Ihr schien das auch nicht sonderlich zu gefallen. Jedenfalls glaubte ich, ab und zu Mitleid in ihren Augen zu erkennen. Sie zögerte jedoch keine Sekunde, um mich mit Seife einzuschäumen. Nicht mal, als sie meine Brüste wusch oder den Bereich – zwischen meinen Beinen. Jetzt wurde mir das plötzlich wieder unglaublich peinlich, auch wenn sie zügig und oberflächlich arbeitete. Gott! Ich versuchte, ihre Berührungen auszublenden. Versuchte zu vergessen, wo ich war. Aber, es ging nicht. Ich hörte die umstehenden Männer leise Lachen. Wusste, dass sie meinen nackten Körper begafften. Es war mir zuwider.
“Achtung, es wird noch einmal kalt”, flüsterte Emeli, bevor sie Wasser über meinem Rücken schüttete. Ich stutzte. Dass es kalt sein sollte, fühlte ich nicht. Eigentlich gar keine Kälte, fiel es mir gerade auf – dabei war doch heute solch kalte Herbstnacht gewesen. Bin ich schon so erschöpft, dass ich es nicht mehr spüren konnte? Schon so erfroren? Aber, wieso kann ich denn alles andere deutlich fühlen? Jede Berührung von dieser Emeli – auch das weiche Handtuch, welches sie nun über meine Haut tupfte.

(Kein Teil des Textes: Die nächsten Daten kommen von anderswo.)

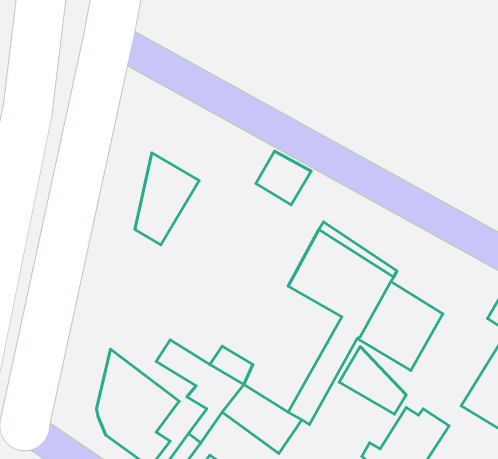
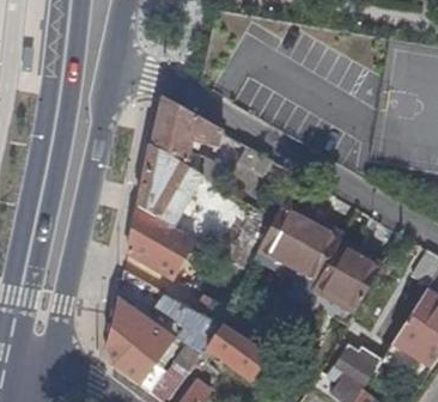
building: none -> [150,96,224,172]
building: none -> [127,206,201,279]
building: [339,347,406,414] -> none

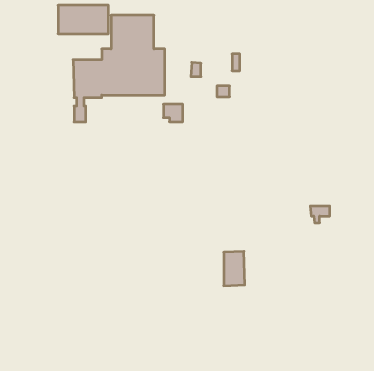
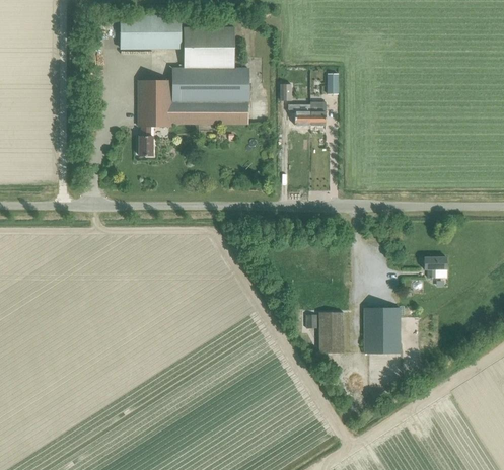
building: [163,104,183,122] -> [287,103,310,125]
building: none -> [363,307,400,353]

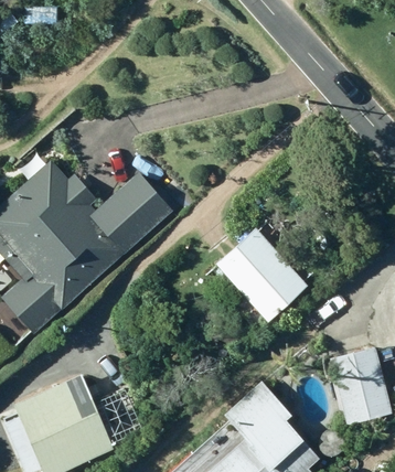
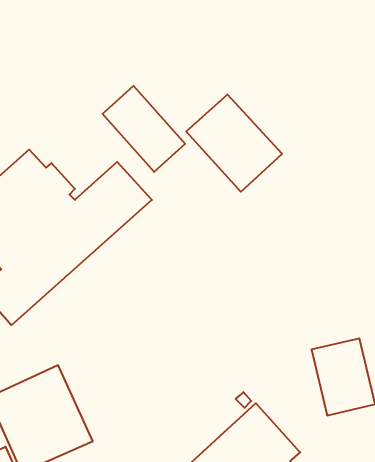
building: none -> [103,86,185,172]
building: [213,227,308,323] -> [186,95,282,192]

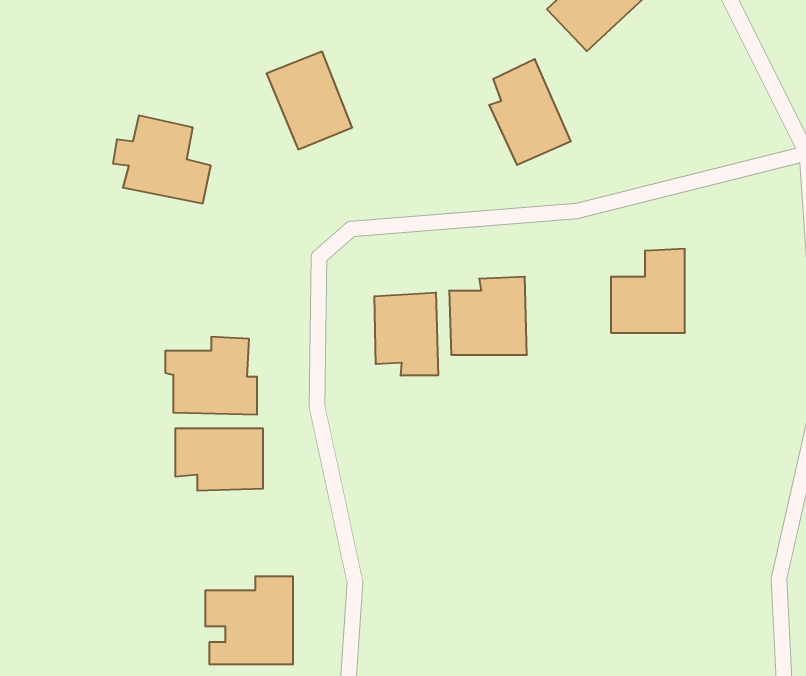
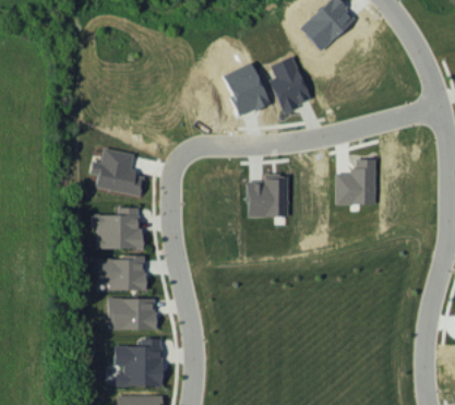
building: [266,52,352,149] -> [221,63,268,117]
building: [113,116,211,203] -> [89,148,143,196]
building: [375,292,438,376] -> none
building: none -> [108,298,155,330]

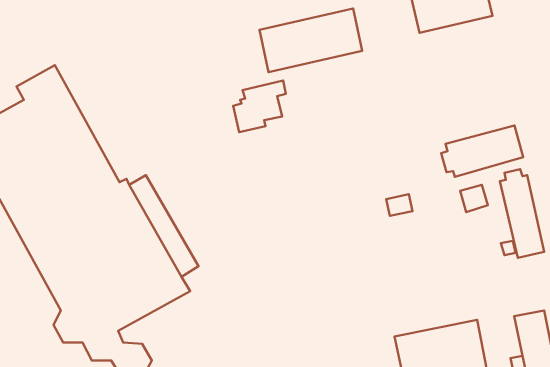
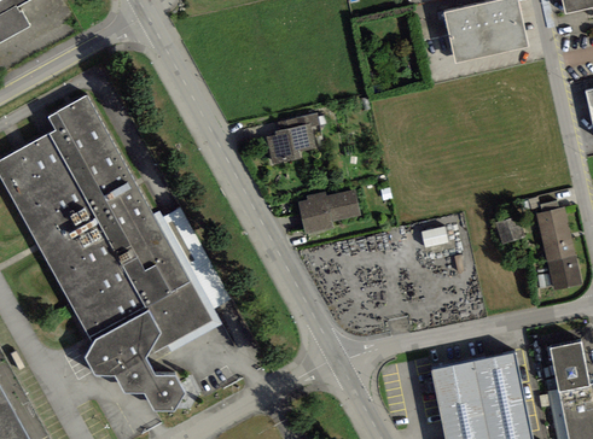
building: [260,9,362,72] -> none
building: [441,125,523,177] -> none
building: none -> [297,188,360,233]

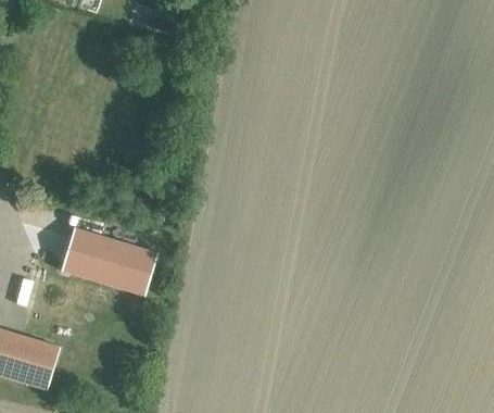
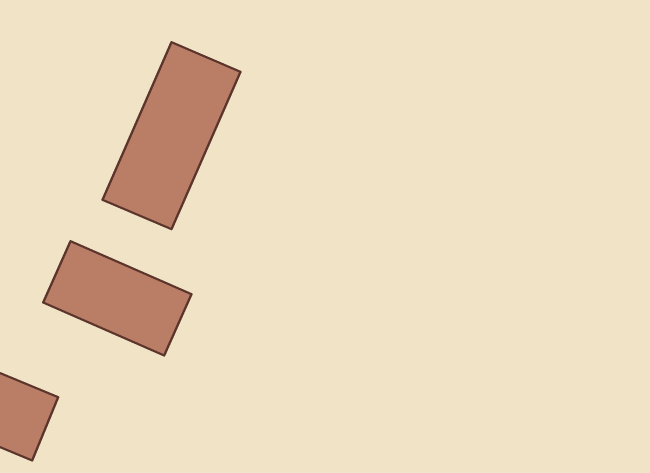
building: none -> [103,42,240,229]

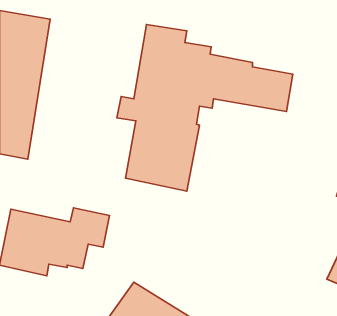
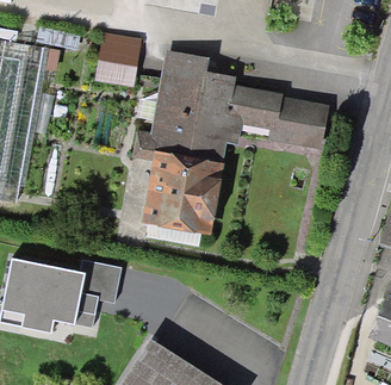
building: none -> [94,38,141,83]

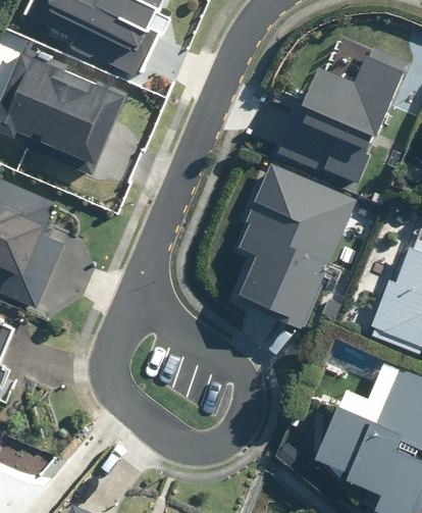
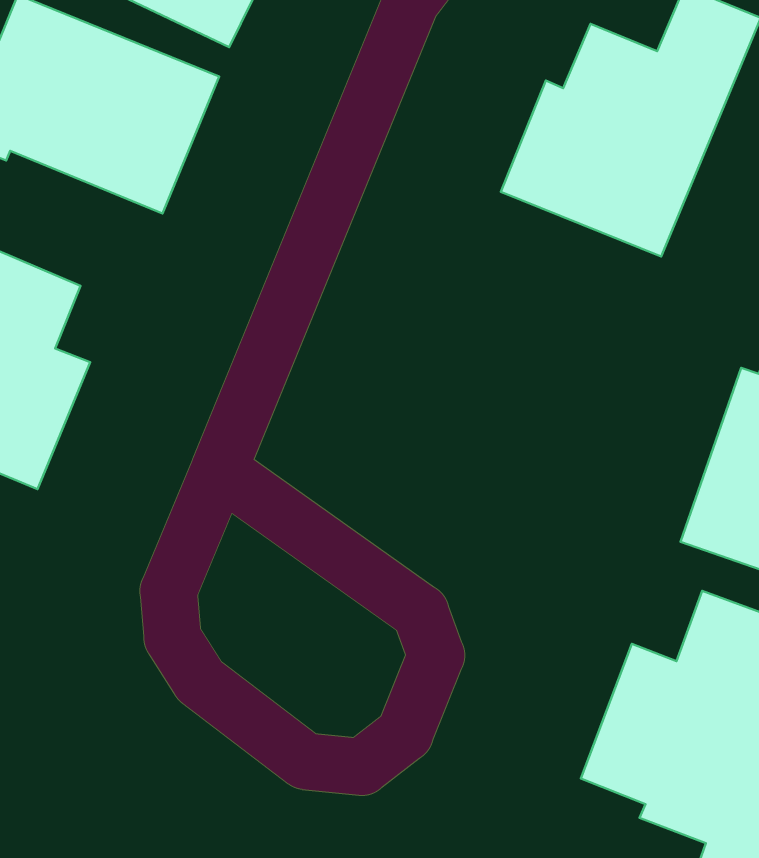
building: [238,163,356,327] -> none

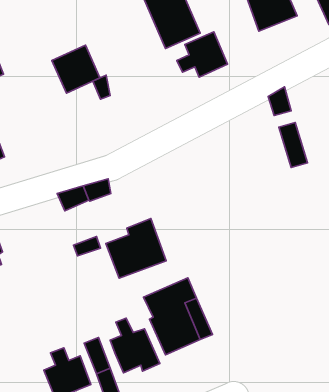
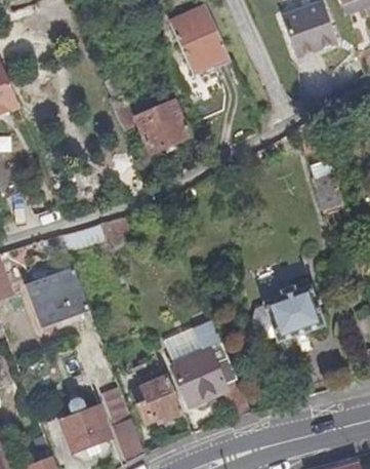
building: [177,32,228,77] -> none
building: [52,45,100,93] -> [133,102,184,153]
building: [106,219,166,278] -> [25,266,89,329]
building: none -> [261,276,325,341]

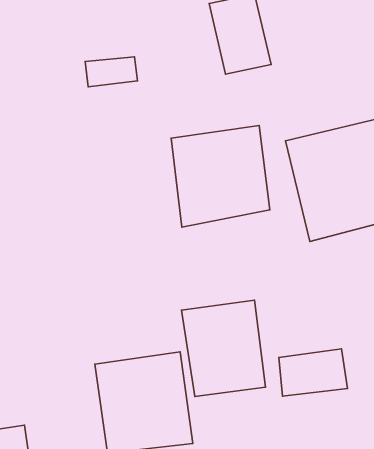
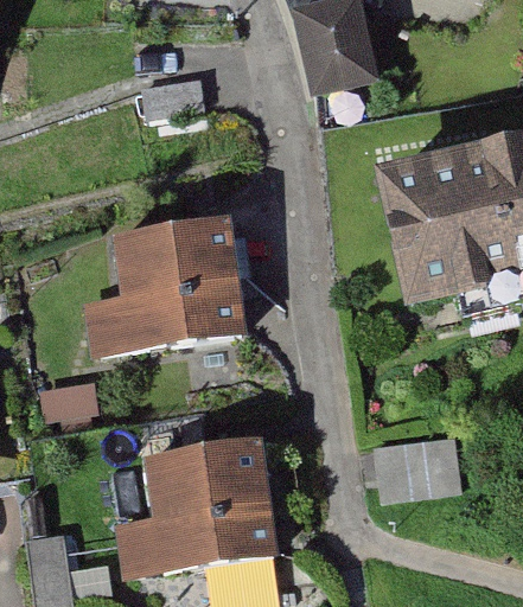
building: [171,126,270,227] -> [122,222,243,346]
building: [182,300,266,396] -> none

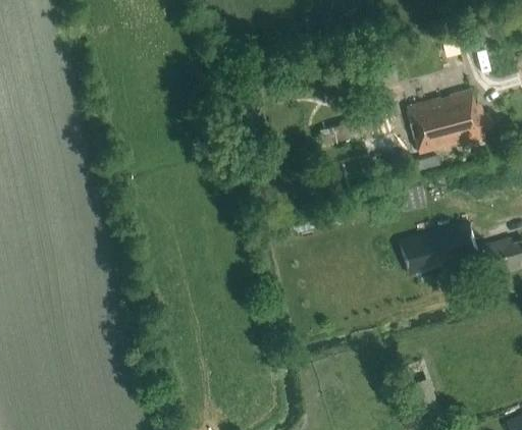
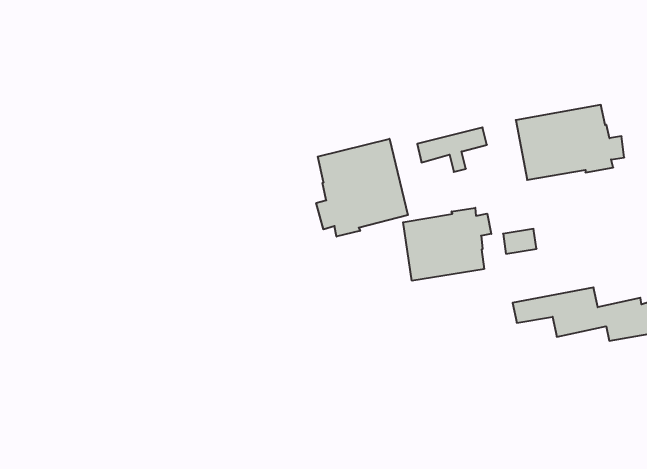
building: none -> [316,139,408,237]
building: none -> [403,208,491,281]

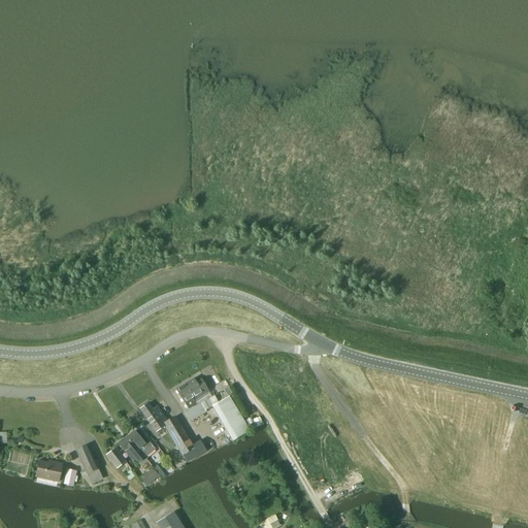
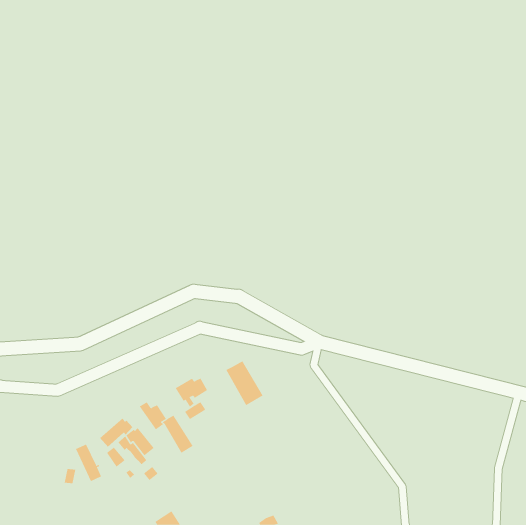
building: [211,395,250,440] -> [225,361,263,406]
building: none -> [99,417,133,447]
building: [35,460,62,482] -> none

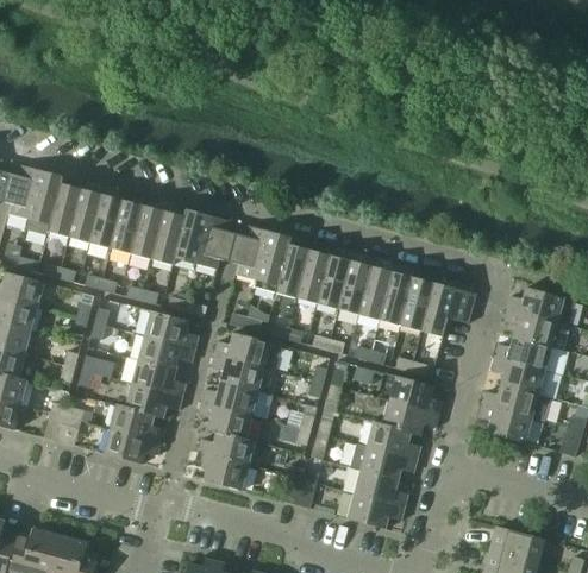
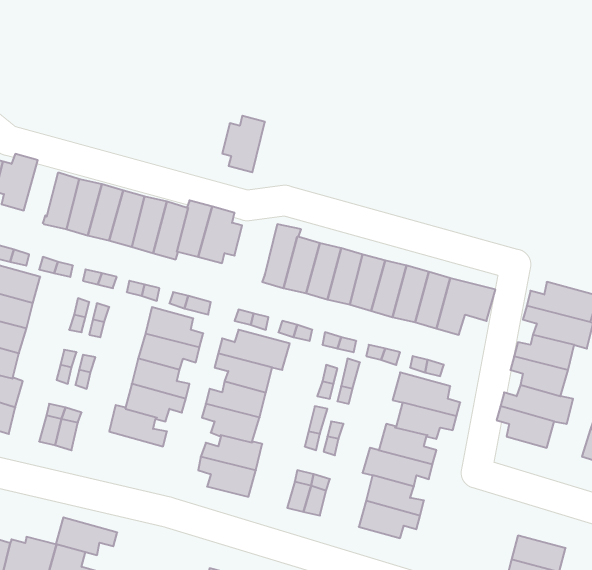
building: [27,171,64,234] -> none
building: [230,226,270,279] -> [222,116,265,172]
building: [104,428,162,464] -> [56,517,117,555]

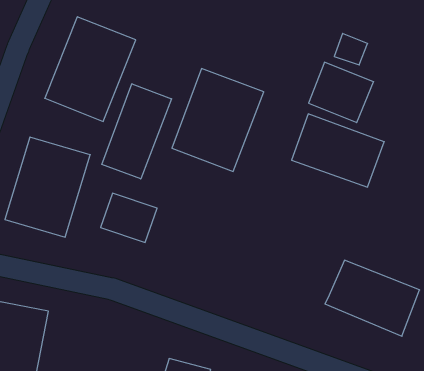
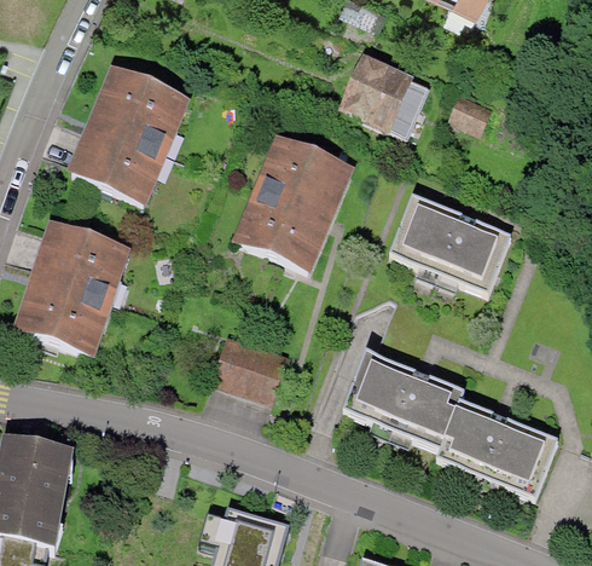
building: [309,62,374,123] -> [339,60,424,139]
building: [102,84,172,179] -> none
building: [101,193,157,242] -> [209,339,283,403]
building: none -> [339,339,460,438]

“Ich bin fertig, werter Herr”, sprach sie schließlich und entfernte sich sogleich von mir. “Gut. Geh, bereite ihr Zimmer vor und informiere auch die Hadeza Dagmar.” “Sehr wohl”, erwiderte sie und schritt nach einem tiefen Knicks davon. “Darf ich sie dann jetzt ansehen?”, fragte nun eine deutlich ältere Stimme direkt hinter mir. Schnell warf ich einen besorgten Blick über meine Schulter und sah so halbwegs einen weiß gekleideten Mann.
“Natürlich. Ihr habt ihn gehört. Spreizt ihre Beine”, sprach Richard und trat wie auch weitere Leute zu mit. Um was zu tun?! Beine spreizen? O nein! “NEIN!”, kam es ganz automatisch aus meinem Mund, als raue Hände an meinen Hintern fassten. Danach blieb mir nur noch panisch nach Luft zu japsen, weil Richard mir erneut den Atem nahm. Unerbittlich meine Kehle quetschte.
“Aber, aber. Meine Herren. Solch Gewalt ist nicht nötig”, sprach der Fremde und dann piekte etwas in meinen rechten Arm. Mit schreckgeweiteten Augen sah ich, wie er mir blitzschnell eine gelbe Flüssigkeit spritzte. Ich versuchte, etwas zu sagen, aber aus meinem Mund kamen nur abgehackte Wortfetzen. Mein Gezappel erlahmte. Ein Gefühl von Ohnmacht überkam mich und dann wurde alles schwarz.